Die Caritas hat hochqualifizierte Mitarbeitende, die ständig schauen, wie sie von den Bedürfnissen und Wünschen der Bewohner und Patienten erfahren können. Diese Professionalität wird auch in der Aufarbeitung des Missbrauchs helfen. Es gilt, die Aufmerksamkeit auf diesen Bereich, der scham- und angstbesetzt ist, zu erweitern. Das ist in den Einrichtungen absolut möglich.

Welches Ergebnis erwarten Sie von einer solchen offensiven Aufarbeitung?

Es werden wahrscheinlich keine tausende Fälle bekannt werden. Aber wenn es am Ende nur fünf Opfer sind, denen geholfen werden kann, sind das fünf Menschen, denen in ihrer schrecklichen Situation geholfen wird. Es geht auch nicht um Zahlen, sondern um eine neue Atmosphäre: Bei der Caritas ist es möglich, das Thema anzusprechen. Da muss niemand Angst haben, nicht gehört zu werden. Diese Ausstrahlung ist entscheidend. Und das muss für (ehemalige) Mitarbeitende genauso gelten wie für ehemalige Bewohnerinnen und Bewohner.
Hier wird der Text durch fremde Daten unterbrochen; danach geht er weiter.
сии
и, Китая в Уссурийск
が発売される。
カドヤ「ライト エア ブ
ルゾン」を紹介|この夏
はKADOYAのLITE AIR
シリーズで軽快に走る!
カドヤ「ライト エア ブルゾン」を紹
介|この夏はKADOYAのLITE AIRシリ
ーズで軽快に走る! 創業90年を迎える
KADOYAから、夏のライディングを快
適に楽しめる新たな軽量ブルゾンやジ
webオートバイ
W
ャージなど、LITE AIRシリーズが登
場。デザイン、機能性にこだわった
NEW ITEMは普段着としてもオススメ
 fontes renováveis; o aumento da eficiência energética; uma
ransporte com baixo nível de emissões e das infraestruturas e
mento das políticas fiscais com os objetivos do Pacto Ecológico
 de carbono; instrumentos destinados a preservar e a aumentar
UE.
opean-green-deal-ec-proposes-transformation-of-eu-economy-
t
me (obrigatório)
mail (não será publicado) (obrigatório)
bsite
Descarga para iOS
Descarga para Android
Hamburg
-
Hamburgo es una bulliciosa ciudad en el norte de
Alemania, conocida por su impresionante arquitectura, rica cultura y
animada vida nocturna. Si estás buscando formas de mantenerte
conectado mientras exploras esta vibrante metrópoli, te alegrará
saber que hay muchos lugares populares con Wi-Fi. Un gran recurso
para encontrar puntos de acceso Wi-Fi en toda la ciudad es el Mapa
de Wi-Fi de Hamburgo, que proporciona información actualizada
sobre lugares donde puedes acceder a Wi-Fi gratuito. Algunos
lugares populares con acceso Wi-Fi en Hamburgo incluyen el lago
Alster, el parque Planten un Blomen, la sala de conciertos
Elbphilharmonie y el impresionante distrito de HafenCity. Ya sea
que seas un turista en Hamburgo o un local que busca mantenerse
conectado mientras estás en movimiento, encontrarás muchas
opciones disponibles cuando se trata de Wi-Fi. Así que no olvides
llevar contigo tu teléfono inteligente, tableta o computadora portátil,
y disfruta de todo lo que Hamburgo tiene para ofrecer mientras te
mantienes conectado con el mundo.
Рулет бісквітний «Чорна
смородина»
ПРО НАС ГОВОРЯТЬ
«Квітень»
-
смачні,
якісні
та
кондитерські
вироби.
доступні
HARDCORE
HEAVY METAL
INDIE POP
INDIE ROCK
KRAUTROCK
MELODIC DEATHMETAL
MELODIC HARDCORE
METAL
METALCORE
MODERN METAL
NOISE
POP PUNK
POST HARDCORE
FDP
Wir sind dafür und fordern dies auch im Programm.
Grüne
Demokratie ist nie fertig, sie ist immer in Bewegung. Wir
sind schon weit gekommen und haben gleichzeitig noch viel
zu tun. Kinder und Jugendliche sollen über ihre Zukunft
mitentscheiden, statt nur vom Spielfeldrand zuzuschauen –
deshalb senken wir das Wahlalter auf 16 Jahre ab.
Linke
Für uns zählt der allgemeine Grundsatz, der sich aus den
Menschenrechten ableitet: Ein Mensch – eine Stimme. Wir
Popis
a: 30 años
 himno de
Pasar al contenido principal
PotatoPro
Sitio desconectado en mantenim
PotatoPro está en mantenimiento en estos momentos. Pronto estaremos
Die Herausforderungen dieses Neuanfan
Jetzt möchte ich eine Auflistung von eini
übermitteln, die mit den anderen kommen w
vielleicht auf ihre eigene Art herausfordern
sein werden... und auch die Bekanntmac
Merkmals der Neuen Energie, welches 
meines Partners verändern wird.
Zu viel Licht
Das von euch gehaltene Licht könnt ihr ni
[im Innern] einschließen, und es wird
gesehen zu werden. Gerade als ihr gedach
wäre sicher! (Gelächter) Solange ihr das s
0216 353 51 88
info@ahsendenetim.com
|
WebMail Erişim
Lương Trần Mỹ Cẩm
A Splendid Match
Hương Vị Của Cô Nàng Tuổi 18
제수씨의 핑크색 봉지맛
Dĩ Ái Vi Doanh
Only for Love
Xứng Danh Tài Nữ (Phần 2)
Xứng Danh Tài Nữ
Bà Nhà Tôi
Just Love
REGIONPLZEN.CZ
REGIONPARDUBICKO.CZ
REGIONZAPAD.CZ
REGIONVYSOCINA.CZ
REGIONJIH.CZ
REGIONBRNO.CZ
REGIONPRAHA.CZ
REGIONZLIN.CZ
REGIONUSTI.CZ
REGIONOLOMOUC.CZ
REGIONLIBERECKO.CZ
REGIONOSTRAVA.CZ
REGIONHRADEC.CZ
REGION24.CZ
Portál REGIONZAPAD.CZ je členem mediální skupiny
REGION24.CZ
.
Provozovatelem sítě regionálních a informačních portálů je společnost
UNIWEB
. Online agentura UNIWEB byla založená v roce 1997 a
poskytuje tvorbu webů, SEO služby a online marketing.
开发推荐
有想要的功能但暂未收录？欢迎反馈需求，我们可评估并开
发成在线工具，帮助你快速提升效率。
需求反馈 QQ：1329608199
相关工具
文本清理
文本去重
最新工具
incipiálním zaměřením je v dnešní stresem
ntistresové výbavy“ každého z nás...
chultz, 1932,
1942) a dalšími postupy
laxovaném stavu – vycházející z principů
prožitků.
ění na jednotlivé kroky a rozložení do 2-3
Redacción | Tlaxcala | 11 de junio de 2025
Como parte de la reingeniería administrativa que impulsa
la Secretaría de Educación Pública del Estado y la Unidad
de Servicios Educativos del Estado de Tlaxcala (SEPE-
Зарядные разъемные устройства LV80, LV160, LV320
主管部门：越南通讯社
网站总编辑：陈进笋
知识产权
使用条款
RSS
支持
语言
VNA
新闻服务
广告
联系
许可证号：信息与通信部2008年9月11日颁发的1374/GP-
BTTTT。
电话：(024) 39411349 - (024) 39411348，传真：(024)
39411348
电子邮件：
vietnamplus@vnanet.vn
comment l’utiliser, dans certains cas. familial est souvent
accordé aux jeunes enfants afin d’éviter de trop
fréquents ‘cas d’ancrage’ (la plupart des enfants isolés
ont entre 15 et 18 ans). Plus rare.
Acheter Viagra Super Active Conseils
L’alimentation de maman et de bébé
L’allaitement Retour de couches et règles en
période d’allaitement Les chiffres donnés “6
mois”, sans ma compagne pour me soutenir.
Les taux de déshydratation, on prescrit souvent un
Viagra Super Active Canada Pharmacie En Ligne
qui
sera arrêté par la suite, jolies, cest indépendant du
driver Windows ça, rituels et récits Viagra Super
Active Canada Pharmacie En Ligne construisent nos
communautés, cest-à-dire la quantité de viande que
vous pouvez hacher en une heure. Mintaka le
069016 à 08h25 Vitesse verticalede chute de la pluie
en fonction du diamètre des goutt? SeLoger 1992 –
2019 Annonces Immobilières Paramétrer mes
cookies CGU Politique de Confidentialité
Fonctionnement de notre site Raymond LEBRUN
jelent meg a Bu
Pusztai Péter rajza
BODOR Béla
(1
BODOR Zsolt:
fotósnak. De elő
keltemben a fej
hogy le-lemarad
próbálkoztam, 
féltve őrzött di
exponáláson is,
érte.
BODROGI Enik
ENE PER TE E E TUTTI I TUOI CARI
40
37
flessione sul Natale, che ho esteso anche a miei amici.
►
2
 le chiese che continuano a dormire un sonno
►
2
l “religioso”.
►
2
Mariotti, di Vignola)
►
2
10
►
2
Mit Blick auf die Orden, die in der Vergangenheit viele Einrichtungen geführt haben: Was erwarten Sie von ihnen?

Viele Orden tun sich nach meiner sicherlich begrenzten Wahrnehmung immer noch unglaublich schwer, das Thema offensiv anzugehen. Dort wird nichts angepackt, solange sie nicht gezwungen sind. Gehorsam, Angst und Pflichtgefühl verhindern das. Das müssen die Orden aber für sich regeln, das kann ihnen von außen keiner vorschreiben. Wenn eine Ordensschwester oder ein Ordensbruder aber von Vorgängen in den Caritas-Einrichtungen weiß, kann der Weg in die Aufarbeitung natürlich auch direkt über mich gehen.